Oshun’s story is ended. She is still standing with her hand on my head, and I am looking deferentially down, at the mud squeezing up between my toes. When the silence extends I realise that she is not going to say any more. I look up and fall backwards in shock. Oshun’s skin is sagging off her body. The golden shimmer has been replaced by a greasy yellow pallor. Her flowing tendrils of hair and beautiful head wrap are gone, replaced by a flaking, burnt, hairless scalp. Her eyes are dark holes sunk back into her skull, and her full lips are now cracked and bleeding.

      ‘Little thing,’ Oshun says. Her voice is a beat that my heart marks time to. ‘Little thing, you should wake up now.’
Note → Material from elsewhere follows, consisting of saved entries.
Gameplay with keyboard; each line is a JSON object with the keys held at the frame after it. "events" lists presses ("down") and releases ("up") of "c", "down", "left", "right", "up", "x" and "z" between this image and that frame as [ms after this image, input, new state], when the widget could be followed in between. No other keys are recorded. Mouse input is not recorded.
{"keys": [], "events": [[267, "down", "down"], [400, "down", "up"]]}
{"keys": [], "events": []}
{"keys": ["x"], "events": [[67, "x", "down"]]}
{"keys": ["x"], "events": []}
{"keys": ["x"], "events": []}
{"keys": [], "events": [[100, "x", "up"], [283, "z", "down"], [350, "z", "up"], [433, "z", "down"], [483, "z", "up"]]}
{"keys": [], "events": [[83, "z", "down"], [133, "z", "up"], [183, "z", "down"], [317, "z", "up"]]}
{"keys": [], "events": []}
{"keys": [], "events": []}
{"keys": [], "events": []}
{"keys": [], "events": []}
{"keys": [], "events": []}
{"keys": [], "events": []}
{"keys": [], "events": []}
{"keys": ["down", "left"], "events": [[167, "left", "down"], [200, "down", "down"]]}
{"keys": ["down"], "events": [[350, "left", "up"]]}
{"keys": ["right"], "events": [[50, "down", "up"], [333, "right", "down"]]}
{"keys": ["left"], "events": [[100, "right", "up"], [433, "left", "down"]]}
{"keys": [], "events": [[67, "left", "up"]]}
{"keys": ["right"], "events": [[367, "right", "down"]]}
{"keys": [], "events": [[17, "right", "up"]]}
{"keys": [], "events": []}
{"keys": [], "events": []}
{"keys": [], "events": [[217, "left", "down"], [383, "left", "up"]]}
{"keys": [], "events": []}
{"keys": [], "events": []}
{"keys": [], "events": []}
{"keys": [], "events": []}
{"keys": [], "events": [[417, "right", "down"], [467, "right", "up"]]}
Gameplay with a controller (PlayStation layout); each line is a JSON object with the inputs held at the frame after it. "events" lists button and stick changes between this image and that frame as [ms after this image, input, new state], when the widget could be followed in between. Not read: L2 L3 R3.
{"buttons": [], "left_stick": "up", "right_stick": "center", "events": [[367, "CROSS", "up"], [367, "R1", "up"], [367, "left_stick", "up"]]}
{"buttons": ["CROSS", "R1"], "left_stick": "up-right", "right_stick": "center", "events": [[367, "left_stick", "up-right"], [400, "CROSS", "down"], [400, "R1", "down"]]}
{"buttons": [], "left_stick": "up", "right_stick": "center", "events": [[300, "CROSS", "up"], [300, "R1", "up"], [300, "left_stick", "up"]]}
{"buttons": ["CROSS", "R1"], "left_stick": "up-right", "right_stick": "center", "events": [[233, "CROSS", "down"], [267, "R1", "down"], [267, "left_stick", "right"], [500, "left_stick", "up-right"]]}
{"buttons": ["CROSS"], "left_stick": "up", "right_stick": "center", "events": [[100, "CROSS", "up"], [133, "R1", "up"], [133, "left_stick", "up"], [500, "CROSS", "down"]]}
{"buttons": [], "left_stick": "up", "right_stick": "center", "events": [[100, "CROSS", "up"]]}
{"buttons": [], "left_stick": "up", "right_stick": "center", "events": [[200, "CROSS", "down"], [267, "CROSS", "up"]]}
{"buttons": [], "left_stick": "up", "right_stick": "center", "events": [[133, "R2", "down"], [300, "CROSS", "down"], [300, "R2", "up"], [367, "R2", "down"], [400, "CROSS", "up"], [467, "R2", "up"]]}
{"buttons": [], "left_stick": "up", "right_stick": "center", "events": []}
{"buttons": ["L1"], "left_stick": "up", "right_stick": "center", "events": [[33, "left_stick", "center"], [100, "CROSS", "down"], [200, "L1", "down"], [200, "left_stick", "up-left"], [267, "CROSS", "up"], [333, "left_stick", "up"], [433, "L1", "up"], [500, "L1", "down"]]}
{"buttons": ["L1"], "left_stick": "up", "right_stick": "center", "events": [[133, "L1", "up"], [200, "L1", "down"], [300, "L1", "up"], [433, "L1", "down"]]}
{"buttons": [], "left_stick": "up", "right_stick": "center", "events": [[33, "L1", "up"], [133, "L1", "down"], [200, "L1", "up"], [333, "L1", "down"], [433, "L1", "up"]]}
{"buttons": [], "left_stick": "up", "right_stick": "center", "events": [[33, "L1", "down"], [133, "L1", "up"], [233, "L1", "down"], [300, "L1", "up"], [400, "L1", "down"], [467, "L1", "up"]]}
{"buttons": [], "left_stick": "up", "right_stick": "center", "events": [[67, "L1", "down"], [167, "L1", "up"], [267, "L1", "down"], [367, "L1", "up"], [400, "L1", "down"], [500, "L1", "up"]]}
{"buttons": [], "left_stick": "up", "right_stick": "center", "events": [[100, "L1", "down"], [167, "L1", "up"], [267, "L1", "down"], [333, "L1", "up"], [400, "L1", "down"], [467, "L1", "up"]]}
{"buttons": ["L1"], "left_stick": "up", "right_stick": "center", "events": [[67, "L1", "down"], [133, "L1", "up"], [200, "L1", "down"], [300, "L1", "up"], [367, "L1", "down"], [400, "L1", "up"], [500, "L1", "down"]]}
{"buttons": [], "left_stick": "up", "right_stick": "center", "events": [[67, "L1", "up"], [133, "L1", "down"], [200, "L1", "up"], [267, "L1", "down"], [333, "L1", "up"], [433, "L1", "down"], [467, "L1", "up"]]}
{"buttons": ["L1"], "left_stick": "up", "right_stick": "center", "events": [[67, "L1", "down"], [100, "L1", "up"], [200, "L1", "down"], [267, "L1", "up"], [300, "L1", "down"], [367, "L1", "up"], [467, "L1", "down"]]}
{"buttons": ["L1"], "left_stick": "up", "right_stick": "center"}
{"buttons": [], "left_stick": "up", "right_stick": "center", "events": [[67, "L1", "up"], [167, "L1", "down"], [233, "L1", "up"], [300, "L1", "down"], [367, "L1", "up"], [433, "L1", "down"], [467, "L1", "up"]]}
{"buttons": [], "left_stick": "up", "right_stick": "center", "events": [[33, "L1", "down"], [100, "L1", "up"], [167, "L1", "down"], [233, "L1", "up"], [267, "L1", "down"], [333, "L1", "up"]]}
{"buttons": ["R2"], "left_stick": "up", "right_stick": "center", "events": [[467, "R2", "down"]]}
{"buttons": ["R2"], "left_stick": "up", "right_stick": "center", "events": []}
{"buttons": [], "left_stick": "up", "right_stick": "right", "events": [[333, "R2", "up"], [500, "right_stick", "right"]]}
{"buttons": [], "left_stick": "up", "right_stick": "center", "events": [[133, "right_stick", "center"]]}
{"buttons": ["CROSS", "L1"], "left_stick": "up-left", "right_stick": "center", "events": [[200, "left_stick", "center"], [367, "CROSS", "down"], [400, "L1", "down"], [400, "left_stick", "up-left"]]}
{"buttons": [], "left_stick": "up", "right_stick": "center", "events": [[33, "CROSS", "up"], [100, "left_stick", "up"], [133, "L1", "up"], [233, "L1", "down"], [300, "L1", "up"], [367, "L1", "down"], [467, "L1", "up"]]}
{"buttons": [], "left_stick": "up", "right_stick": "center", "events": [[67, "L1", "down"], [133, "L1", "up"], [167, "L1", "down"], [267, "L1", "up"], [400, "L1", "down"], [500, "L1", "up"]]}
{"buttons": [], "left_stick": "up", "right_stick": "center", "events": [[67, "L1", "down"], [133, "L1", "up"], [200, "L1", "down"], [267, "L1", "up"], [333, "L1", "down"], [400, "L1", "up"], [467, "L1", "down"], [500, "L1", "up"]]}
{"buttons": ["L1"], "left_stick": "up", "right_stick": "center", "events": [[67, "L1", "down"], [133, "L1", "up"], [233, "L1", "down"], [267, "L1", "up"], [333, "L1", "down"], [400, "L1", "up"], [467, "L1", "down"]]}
       I wake up with sound in my ears. People are screaming? People are yelling.

       I wake up to the sensation of the apparatus crackling around my head, it’s like cellophane crunching.

       I wake up in the middle of the sound of a metal tray sliding from a surface beside me.

     Then I hear it. Rushing, whooshing, running water. My eyes are open and the surface of the panoramic window opposite my gurney is sliding downwards. It’s water. It’s rain. The weather has broken. People are hugging and crying. I can’t get up as the apparatus is part of me and weighs me down. So I lie there on the gurney, facing the window, and stare at the world outside made fluid.